Petkov himself is seeking to put a brave face on what looks set to be a defeat and is still vowing to try to find other sympathetic MPs by Wednesday. “We will do everything we can to find them,” he said.

The motion against the governing coalition was proposed by the opposition GERB party of former Prime Minister Borissov, which ruled the country for the better part of the past decade, blaming Petkov’s cabinet for failing to curb surging inflation and slamming its financial policies.  

Trial run

On Thursday, the Parliament dismissed its speaker Nikola Minchev of Petkov’s Continuing the Change party.

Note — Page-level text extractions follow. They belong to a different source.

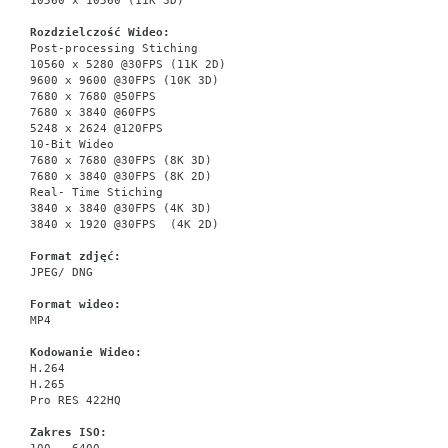
10560 x 10560 (11K 3D)
Rozdzielczość Wideo:
Post-processing Stiching
10560 x 5280 @30FPS (11K 2D)
9600 x 9600 @30FPS (10K 3D)
7680 x 7680 @50FPS
7680 x 3840 @60FPS
5248 x 2624 @120FPS
10-Bit Wideo
7680 x 7680 @30FPS (8K 3D)
7680 x 3840 @30FPS (8K 2D)
Real- Time Stiching
3840 x 3840 @30FPS (4K 3D)
3840 x 1920 @30FPS  (4K 2D)
Format zdjęć:
JPEG/ DNG
Format wideo:
MP4
Kodowanie Wideo:
H.264
H.265
Pro RES 422HQ
Zakres ISO:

That maneuver against the speaker was conducted by 125 opposition lawmakers from GERB, the ethnic Turkish Movement for Rights and Freedom party, the surviving rump of Trifonov’s party and the pro-Russian nationalist Revival party. Some experts saw the vote as a test-run for the no confidence vote on Wednesday. 

“At this point it seems unlikely that Petkov’s cabinet will survive the no-confidence vote,” said Daniel Smilov, a political analyst with the Sofia-based think tank Centre for Liberal Strategies.

Following Minchev’s ouster, several thousand Bulgarians took to the streets of the capital Sofia to rally in support of the government. “We are facing a no-confidence vote,” Petkov told the crowd on Thursday. “Let that not discourage you. It’s just a phase that we will overcome.” 

The country’s inability to make any advances against rampant graft — frequently fueled by the abuse of EU funds — is one of the main grievances of Bulgarian voters. In 2020, the country was rocked by a long summer of protests against the judiciary as well as key figures in Borissov’s party and the ethnic Turkish party.

New elections are expected to benefit Borissov’s GERB, as well as pro-Russian parties such as Revival and the newly-formed Bulgarian Rise. 

“GERB and the MRF might try to capitalize on polarization in Bulgarian society and position themselves as the anti-Kremlin alternative to pro-Russian,” said Smilov.

However, he warned that the appetite for an anti-corruption drive should not be underestimated. 

“People haven’t forgotten the 2020 protest against Borissov’s government and might use the elections to clearly state their disenchantment with the status quo,” he added.